Section 3-13 of the Norwegian Public Limited Liability Companies Act stipulates that a material agreement between the Company and a related party (here Grieg Kapital AS/Grieg Aqua AS and Kvasshøgdi AS) shall be approved by the General Meeting.

In accordance with Section 3-14 of the Norwegian Public Limited Liability Companies Act, the Board has obtained a report on the agreement pursuant to Sec. 2-6 of the Norwegian Public Limited Liability Companies Act and the Board has declared in a report that the agreement is in the Company's interest, the contribution to be received by the Company under the agreement is of fair value compared to the contribution to be performed by the Company and the adequate equity and liquidity requirement pursuant to Sec. 3-4 of the Norwegian Public Limited Liability Companies Act will be met.

The report and the Board's declaration are attached to the Notice of Extraordinary General Meeting and can be accessed on the Company's website at: www.griegseafood.no.
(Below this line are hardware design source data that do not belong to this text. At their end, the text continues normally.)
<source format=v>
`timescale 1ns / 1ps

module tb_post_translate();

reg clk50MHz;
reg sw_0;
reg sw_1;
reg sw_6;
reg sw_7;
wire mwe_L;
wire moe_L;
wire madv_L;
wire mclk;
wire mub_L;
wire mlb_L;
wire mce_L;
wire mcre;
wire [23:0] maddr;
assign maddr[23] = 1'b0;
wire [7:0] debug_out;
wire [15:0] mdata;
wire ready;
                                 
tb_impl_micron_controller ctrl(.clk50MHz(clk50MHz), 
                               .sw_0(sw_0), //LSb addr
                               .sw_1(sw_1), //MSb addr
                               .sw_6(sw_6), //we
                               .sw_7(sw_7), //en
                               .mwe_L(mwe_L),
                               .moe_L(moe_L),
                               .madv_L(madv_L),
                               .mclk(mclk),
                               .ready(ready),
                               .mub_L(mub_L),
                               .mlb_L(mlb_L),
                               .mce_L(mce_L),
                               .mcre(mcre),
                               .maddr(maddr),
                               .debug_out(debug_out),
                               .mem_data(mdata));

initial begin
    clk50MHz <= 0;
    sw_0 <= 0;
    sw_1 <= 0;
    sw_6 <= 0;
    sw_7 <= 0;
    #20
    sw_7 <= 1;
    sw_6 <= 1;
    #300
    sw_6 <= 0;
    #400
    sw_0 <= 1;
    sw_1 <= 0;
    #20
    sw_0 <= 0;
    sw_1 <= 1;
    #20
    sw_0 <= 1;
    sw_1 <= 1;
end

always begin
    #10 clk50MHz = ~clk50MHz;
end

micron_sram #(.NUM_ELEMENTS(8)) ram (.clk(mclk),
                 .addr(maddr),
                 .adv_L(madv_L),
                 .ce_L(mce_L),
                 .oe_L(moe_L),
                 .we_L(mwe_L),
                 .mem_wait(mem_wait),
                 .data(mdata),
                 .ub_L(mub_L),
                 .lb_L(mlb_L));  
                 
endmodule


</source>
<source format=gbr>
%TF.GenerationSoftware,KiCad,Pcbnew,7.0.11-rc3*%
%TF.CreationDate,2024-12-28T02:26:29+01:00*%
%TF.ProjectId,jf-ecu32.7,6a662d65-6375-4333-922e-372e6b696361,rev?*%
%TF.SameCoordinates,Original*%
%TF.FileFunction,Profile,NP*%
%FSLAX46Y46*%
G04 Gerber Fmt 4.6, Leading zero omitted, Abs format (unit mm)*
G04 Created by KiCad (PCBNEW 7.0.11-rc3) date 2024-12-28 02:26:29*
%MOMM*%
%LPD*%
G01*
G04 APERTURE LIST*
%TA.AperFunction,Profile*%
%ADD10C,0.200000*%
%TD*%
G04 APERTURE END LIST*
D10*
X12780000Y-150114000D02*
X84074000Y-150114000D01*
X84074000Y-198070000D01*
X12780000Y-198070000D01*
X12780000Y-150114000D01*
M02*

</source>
The report and the Board's declaration are presented to the General Meeting for its consideration.

The Board recommends that the following resolution be adopted by the Extraordinary General Meeting:

"The Extraordinary General Meeting takes note of the report on the share purchase agreement between Grieg Kapital AS, Kvasshøgdi AS and Knut Skeidsvoll as sellers and the Company as purchaser of 150,938 shares in Grieg Newfoundland AS from the affiliates Grieg Kapital AS/Grieg Aqua AS, Kvasshøgdi AS and Knut Skeidsvoll as well as of the Board's declaration.

The General Meeting approves the share purchase agreement."
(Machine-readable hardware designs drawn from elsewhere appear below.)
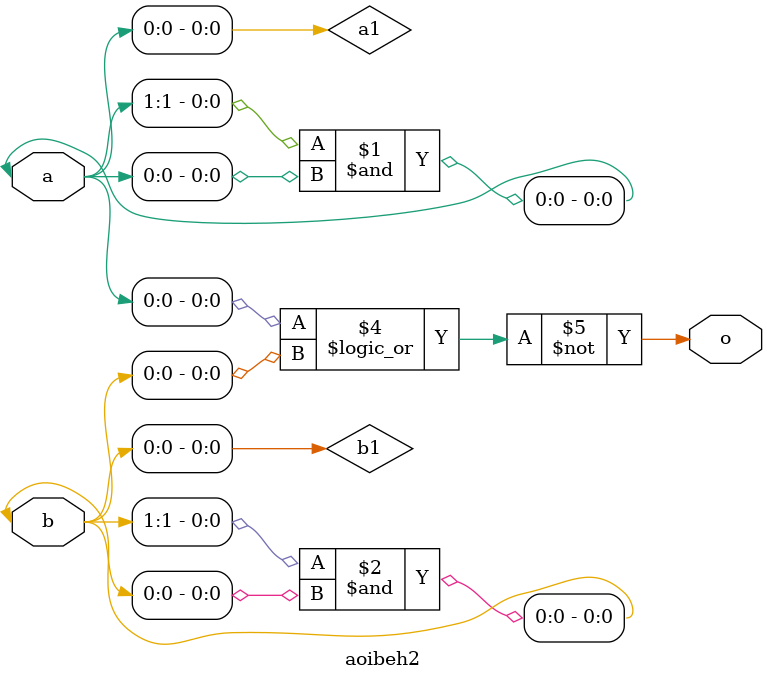
<source format=sv>
module aoibeh2(o,a,b); // Mixed structural/behavioral AOI
output o;
input[1:0]a,b;
wire a1,b1; // Outputs of AND gates
reg o; // Behavioral output must be reg
// Structural AND gates using primitives
and g1(a1,a[1],a[0]), g2(b1,b[1],b[0]);
// Behavioral NOR logic sensitive to AND outputs
initial begin // 1. initial_block_begin
a1 <= a[1:0]; // 2. packing
b1 <= b[1:0]; // 3. packing
end
always@(a1 or b1)
o = ~(a1 || b1);
endmodule
</source>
Grieg Seafood ASA has 111 662 000 shares, each with a nominal value of NOK 4. Grieg Seafood ASA owns 1 213 687 of its own shares. There are thus 110 448 313 voting shares. Each share carries one vote at the General Meeting.

* * *

A shareholder is entitled to vote for the number of shares held and which are registered in the Norwegian Central Securities Depository on the date of the Extraordinary General Meeting. If a shareholder has acquired shares and they have not been registered in the Norwegian Central Securities Depository on the date of the General Meeting, the voting rights for the assigned shares can only be used if the shareholder has given notice that he/she will be attending the General Meeting within the stated deadline and the share acquisition has been reported to the Norwegian Central Securities Depository and proof of this is submitted to the General Meeting.
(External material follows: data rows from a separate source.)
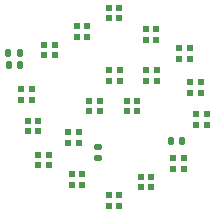
<source format=gbr>
%TF.GenerationSoftware,KiCad,Pcbnew,8.0.4*%
%TF.CreationDate,2024-10-23T12:58:23+11:00*%
%TF.ProjectId,Micron_Logo_LED,4d696372-6f6e-45f4-9c6f-676f5f4c4544,rev?*%
%TF.SameCoordinates,Original*%
%TF.FileFunction,Paste,Top*%
%TF.FilePolarity,Positive*%
%FSLAX46Y46*%
G04 Gerber Fmt 4.6, Leading zero omitted, Abs format (unit mm)*
G04 Created by KiCad (PCBNEW 8.0.4) date 2024-10-23 12:58:23*
%MOMM*%
%LPD*%
G01*
G04 APERTURE LIST*
G04 Aperture macros list*
%AMRoundRect*
0 Rectangle with rounded corners*
0 $1 Rounding radius*
0 $2 $3 $4 $5 $6 $7 $8 $9 X,Y pos of 4 corners*
0 Add a 4 corners polygon primitive as box body*
4,1,4,$2,$3,$4,$5,$6,$7,$8,$9,$2,$3,0*
0 Add four circle primitives for the rounded corners*
1,1,$1+$1,$2,$3*
1,1,$1+$1,$4,$5*
1,1,$1+$1,$6,$7*
1,1,$1+$1,$8,$9*
0 Add four rect primitives between the rounded corners*
20,1,$1+$1,$2,$3,$4,$5,0*
20,1,$1+$1,$4,$5,$6,$7,0*
20,1,$1+$1,$6,$7,$8,$9,0*
20,1,$1+$1,$8,$9,$2,$3,0*%
G04 Aperture macros list end*
%ADD10R,0.500000X0.500000*%
%ADD11RoundRect,0.135000X0.135000X0.185000X-0.135000X0.185000X-0.135000X-0.185000X0.135000X-0.185000X0*%
%ADD12RoundRect,0.140000X-0.140000X-0.170000X0.140000X-0.170000X0.140000X0.170000X-0.140000X0.170000X0*%
%ADD13RoundRect,0.140000X0.170000X-0.140000X0.170000X0.140000X-0.170000X0.140000X-0.170000X-0.140000X0*%
G04 APERTURE END LIST*
D10*
%TO.C,D3*%
X151754000Y-92899434D03*
X151754000Y-93799434D03*
X152654000Y-93799434D03*
X152654000Y-92899434D03*
%TD*%
%TO.C,D2*%
X149035250Y-94469105D03*
X149035250Y-95369105D03*
X149935250Y-95369105D03*
X149935250Y-94469105D03*
%TD*%
%TO.C,D5*%
X157722750Y-96345493D03*
X157722750Y-97245493D03*
X158622750Y-97245493D03*
X158622750Y-96345493D03*
%TD*%
%TO.C,D15*%
X148331837Y-103410522D03*
X148331837Y-104310522D03*
X149231837Y-104310522D03*
X149231837Y-103410522D03*
%TD*%
%TO.C,D1*%
X146316500Y-96038776D03*
X146316500Y-96938776D03*
X147216500Y-96938776D03*
X147216500Y-96038776D03*
%TD*%
%TO.C,D10*%
X152654000Y-109676566D03*
X152654000Y-108776566D03*
X151754000Y-108776566D03*
X151754000Y-109676566D03*
%TD*%
%TO.C,D13*%
X145779000Y-103368274D03*
X145779000Y-102468274D03*
X144879000Y-102468274D03*
X144879000Y-103368274D03*
%TD*%
%TO.C,D14*%
X145247750Y-100668422D03*
X145247750Y-99768422D03*
X144347750Y-99768422D03*
X144347750Y-100668422D03*
%TD*%
%TO.C,D12*%
X146685250Y-106230507D03*
X146685250Y-105330507D03*
X145785250Y-105330507D03*
X145785250Y-106230507D03*
%TD*%
%TO.C,D7*%
X159160250Y-101907578D03*
X159160250Y-102807578D03*
X160060250Y-102807578D03*
X160060250Y-101907578D03*
%TD*%
D11*
%TO.C,R1*%
X144274000Y-96716000D03*
X143254000Y-96716000D03*
%TD*%
D10*
%TO.C,D9*%
X155372750Y-108106895D03*
X155372750Y-107206895D03*
X154472750Y-107206895D03*
X154472750Y-108106895D03*
%TD*%
%TO.C,D17*%
X153280664Y-101656005D03*
X154180664Y-101656005D03*
X154180664Y-100756005D03*
X153280664Y-100756005D03*
%TD*%
D12*
%TO.C,C1*%
X143284000Y-97732000D03*
X144244000Y-97732000D03*
%TD*%
%TO.C,C2*%
X157000000Y-104140000D03*
X157960000Y-104140000D03*
%TD*%
D10*
%TO.C,D16*%
X150079357Y-101656005D03*
X150979357Y-101656005D03*
X150979357Y-100756005D03*
X150079357Y-100756005D03*
%TD*%
%TO.C,D4*%
X154879000Y-94703653D03*
X154879000Y-95603653D03*
X155779000Y-95603653D03*
X155779000Y-94703653D03*
%TD*%
D13*
%TO.C,C3*%
X150876000Y-105636000D03*
X150876000Y-104676000D03*
%TD*%
D10*
%TO.C,D19*%
X154915190Y-98189132D03*
X154915190Y-99089132D03*
X155815190Y-99089132D03*
X155815190Y-98189132D03*
%TD*%
%TO.C,D6*%
X158629000Y-99207726D03*
X158629000Y-100107726D03*
X159529000Y-100107726D03*
X159529000Y-99207726D03*
%TD*%
%TO.C,D11*%
X149529000Y-107872347D03*
X149529000Y-106972347D03*
X148629000Y-106972347D03*
X148629000Y-107872347D03*
%TD*%
%TO.C,D18*%
X151769165Y-99089132D03*
X152669165Y-99089132D03*
X152669165Y-98189132D03*
X151769165Y-98189132D03*
%TD*%
%TO.C,D8*%
X158091500Y-106537224D03*
X158091500Y-105637224D03*
X157191500Y-105637224D03*
X157191500Y-106537224D03*
%TD*%
M02*

</source>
The shareholders are entitled to attend the General Meeting in person or by a proxy. Shareholders are entitled to address the General Meeting and to be accompanied by an adviser and to give the adviser the right to address the General Meeting and to require information from the Board and from the Group CEO in accordance with the provisions of the Norwegian Public Limited Companies Act. Shareholders are also entitled to have matters considered by the General Meeting and of which the party in question has given the Board written notification at least 7 days before the deadline for sending the Notice of Meeting convening the General Meeting, along with a proposed resolution or stating the grounds for putting the matter on the agenda. Shareholders are also entitled to submit alternatives to the resolutions proposed by the Board in connection with the matters which these bodies have submitted to the General Meeting along with a proposed resolution for adoption.

Shareholders who wish to attend the Extraordinary General Meeting are asked to notify the Company by sending the enclosed Attendance Slip to the address on the slip and within the deadline stated therein. Shareholders who cannot attend the Extraordinary General Meeting can be represented by a proxy. In such case, written authorisation must be presented. Enclosed are a Form of Authorisation and an Attendance Slip which can be used.

The Form of Proxy (authorisation) and voting instructions can be accessed on the Company's website www.griegseafood.no.

The deadline for returning the Attendance Slip/Form of Proxy and advance voting is 10:00 am on 19 March 2020.

This Notice of Meeting can be accessed at the Company's website: www.griegseafood.no.